#### ASSIGNED TASK
Show each line of the records that contains the word "Salles", copied in full. Case counts.

---------- TASK DATA

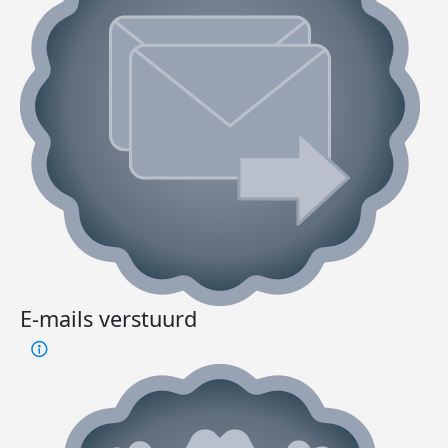
E-mails verstuurd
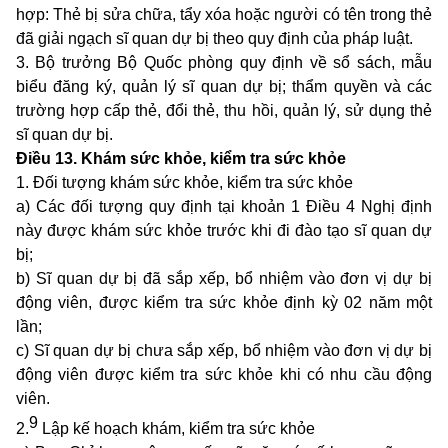
hợp: Thẻ bị sửa chữa, tẩy xóa hoặc người có tên trong thẻ
đã giải ngạch sĩ quan dự bị theo quy định của pháp luật.
3. Bộ trưởng Bộ Quốc phòng quy định về sổ sách, mẫu
biểu đăng ký, quản lý sĩ quan dự bị; thẩm quyền và các
trường hợp cấp thẻ, đổi thẻ, thu hồi, quản lý, sử dụng thẻ
sĩ quan dự bị.
Điều 13. Khám sức khỏe, kiểm tra sức khỏe
1. Đối tượng khám sức khỏe, kiểm tra sức khỏe
a) Các đối tượng quy định tại
khoản 1 Điều 4 Nghị định
này
được khám sức khỏe trước khi đi đào tạo sĩ quan dự
bị;
b) Sĩ quan dự bị đã sắp xếp, bổ nhiệm vào đơn vị dự bị
động viên, được kiểm tra sức khỏe định kỳ 02 năm một
lần;
c) Sĩ quan dự bị chưa sắp xếp, bổ nhiệm vào đơn vị dự bị
động viên được kiểm tra sức khỏe khi có nhu cầu động
viên.
9
2.
Lập kế hoạch khám, kiểm tra sức khỏe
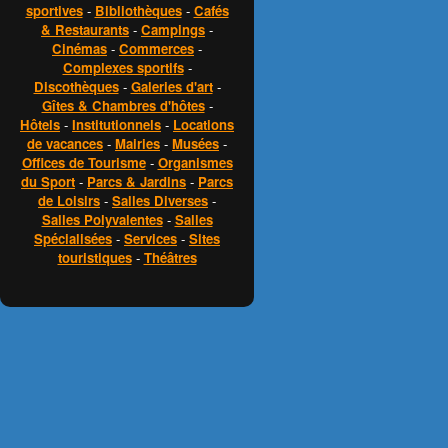
sportives
-
Bibliothèques
-
Cafés
& Restaurants
-
Campings
-
Cinémas
-
Commerces
-
Complexes sportifs
-
Discothèques
-
Galeries d'art
-
Gîtes & Chambres d'hôtes
-
Hôtels
-
Institutionnels
-
Locations
de vacances
-
Mairies
-
Musées
-
Offices de Tourisme
-
Organismes
du Sport
-
Parcs & Jardins
-
Parcs
de Loisirs
-
Salles Diverses
-
Salles Polyvalentes
-
Salles
Spécialisées
-
Services
-
Sites
touristiques
-
Théâtres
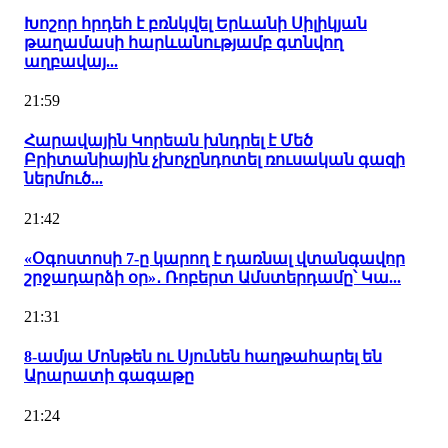
Խոշոր հրդեհ է բռնկվել Երևանի Սիլիկյան
թաղամասի հարևանությամբ գտնվող
աղբավայ...
21:59
Հարավային Կորեան խնդրել է Մեծ
Բրիտանիային չխոչընդոտել ռուսական գազի
ներմուծ...
21:42
«Օգոստոսի 7-ը կարող է դառնալ վտանգավոր
շրջադարձի օր»․ Ռոբերտ Ամստերդամը՝ Կա...
21:31
8-ամյա Մոնթեն ու Սյունեն հաղթահարել են
Արարատի գագաթը
21:24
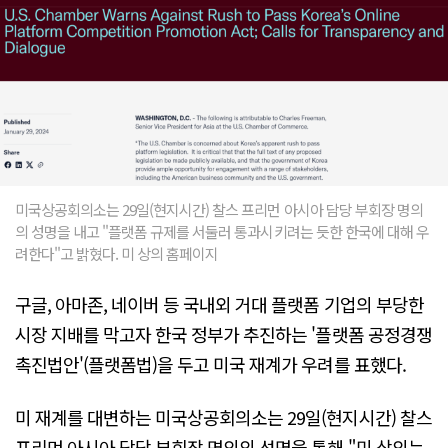
미국상공회의소는 29일(현지시간) 찰스 프리먼 아시아 담당 부회장 명의
의 성명을 내고 "플랫폼 규제를 서둘러 통과시키려는 듯한 한국에 대해 우
려한다"고 밝혔다. 미 상의 홈페이지
구글, 아마존, 네이버 등 국내외 거대 플랫폼 기업의 부당한
시장 지배를 막고자 한국 정부가 추진하는 '플랫폼 공정경쟁
촉진법안'(플랫폼법)을 두고 미국 재계가 우려를 표했다.
미 재계를 대변하는 미국상공회의소는 29일(현지시간) 찰스
프리먼 아시아 담당 부회장 명의의 성명을 통해 "미 상의는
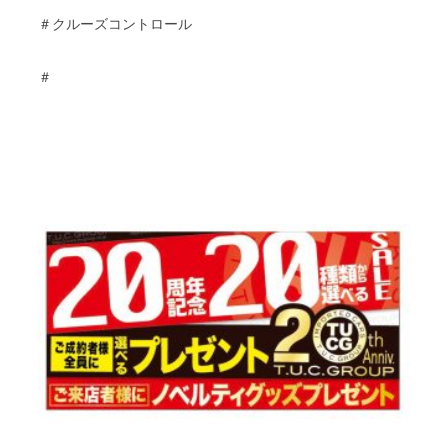
＃クルーズコントロール
＃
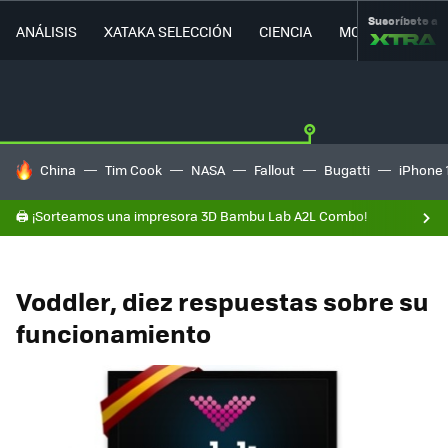
Suscríbete a
ANÁLISIS
XATAKA SELECCIÓN
CIENCIA
MOVILIDAD
HOY SE HABLA DE
China
Tim Cook
NASA
Fallout
Bugatti
iPhone 
🖨️ ¡Sorteamos una impresora 3D Bambu Lab A2L Combo!
Voddler, diez respuestas sobre su
funcionamiento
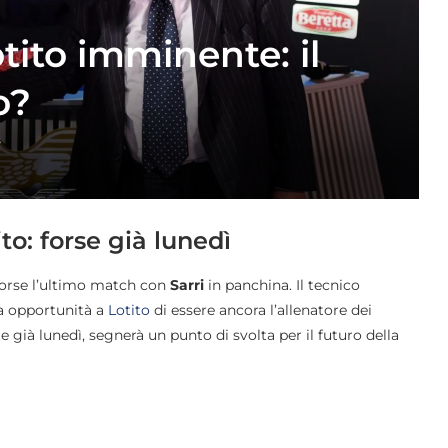
otito imminente: il
o?
s
ito: forse già lunedì
orse l’ultimo match con
Sarri
in panchina. Il tecnico
ma opportunità a
Lotito
di essere ancora l’allenatore dei
 già lunedì, segnerà un punto di svolta per il futuro della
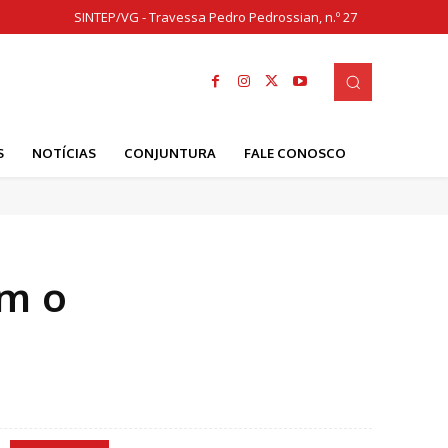
SINTEP/VG - Travessa Pedro Pedrossian, n.º 27
S
NOTÍCIAS
CONJUNTURA
FALE CONOSCO
am o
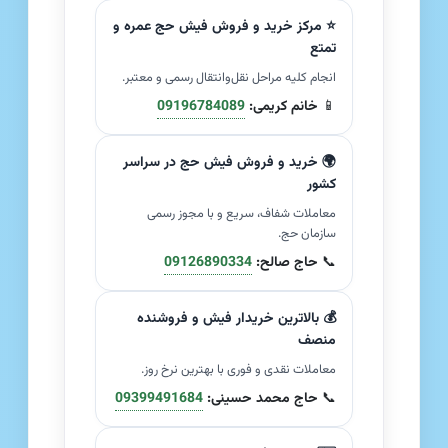
⭐ مرکز خرید و فروش فیش حج عمره و
تمتع
انجام کلیه مراحل نقل‌وانتقال رسمی و معتبر.
📱
خانم کریمی:
09196784089
🌍 خرید و فروش فیش حج در سراسر
کشور
معاملات شفاف، سریع و با مجوز رسمی
سازمان حج.
📞
حاج صالح:
09126890334
💰 بالاترین خریدار فیش و فروشنده
منصف
معاملات نقدی و فوری با بهترین نرخ روز.
📞
حاج محمد حسینی:
09399491684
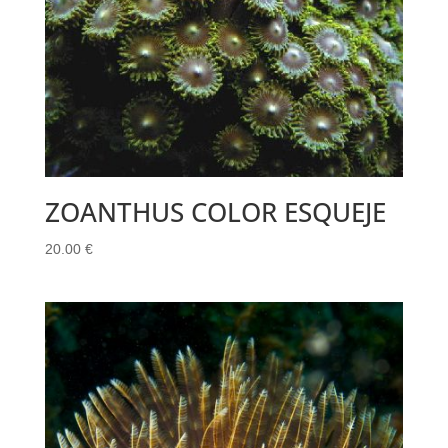
ZOANTHUS COLOR ESQUEJE
20.00
€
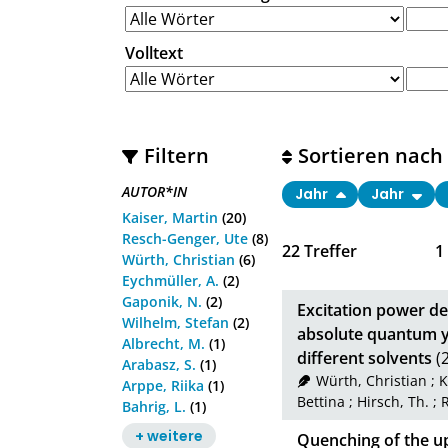
Volltext
Filtern
Sortieren nach
AUTOR*IN
Jahr
Jahr
Kaiser, Martin
(20)
Resch-Genger, Ute
(8)
22
Treffer
1
Würth, Christian
(6)
Eychmüller, A.
(2)
Gaponik, N.
(2)
Excitation power d
Wilhelm, Stefan
(2)
absolute quantum yi
Albrecht, M.
(1)
different solvents
(
Arabasz, S.
(1)
Würth, Christian
;
K
Arppe, Riika
(1)
Bettina
;
Hirsch, Th.
;
Bahrig, L.
(1)
+ weitere
Quenching of the u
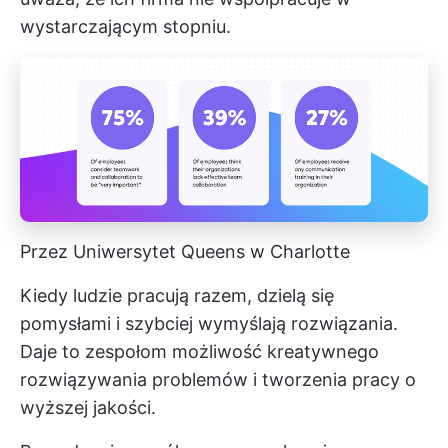
wystarczającym stopniu.
Przez Uniwersytet Queens w Charlotte
Kiedy ludzie pracują razem, dzielą się
pomysłami i szybciej wymyślają rozwiązania.
Daje to zespołom możliwość kreatywnego
rozwiązywania problemów i tworzenia pracy o
wyższej jakości.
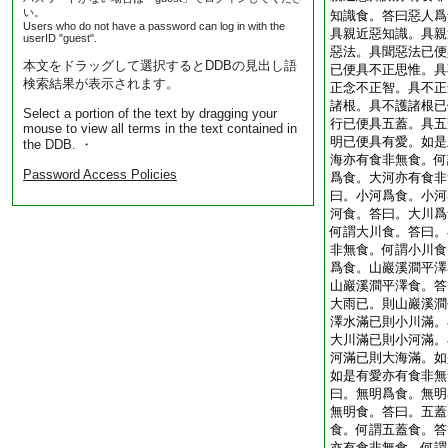
い。
知識食。答曰惡人爲
Users who do not have a password can log in with the
具親近惡知識。具親
userID "guest".
惡法。具聞惡法已便
本文をドラッグして選択するとDDBの見出し語
已便具不正思惟。具
検索結果が表示されます。
正念不正智。具不正
諸根。具不護諸根已
Select a portion of the text by dragging your
行已便具五蓋。具五
mouse to view all terms in the text contained in
明已便具有愛。如是
the DDB. ・
海亦有食非無食。何
Password Access Policies
爲食。大河亦有食非
曰。小河爲食。小河
河食。答曰。大川爲
何謂大川食。答曰。
非無食。何謂小川食
爲食。山巖溪澗平澤
山巖溪澗平澤食。答
大雨已。則山巖溪澗
澤水滿已則小川滿。
大川滿已則小河滿。
河滿已則大海滿。如
如是有愛亦有食非無
曰。無明爲食。無明
無明食。答曰。五蓋
食。何謂五蓋食。答
亦有食非無食。何謂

--------------------

#### SOLUTION FOR THIS PROBLEM
Salles Diverses
Salles Polyvalentes
Salles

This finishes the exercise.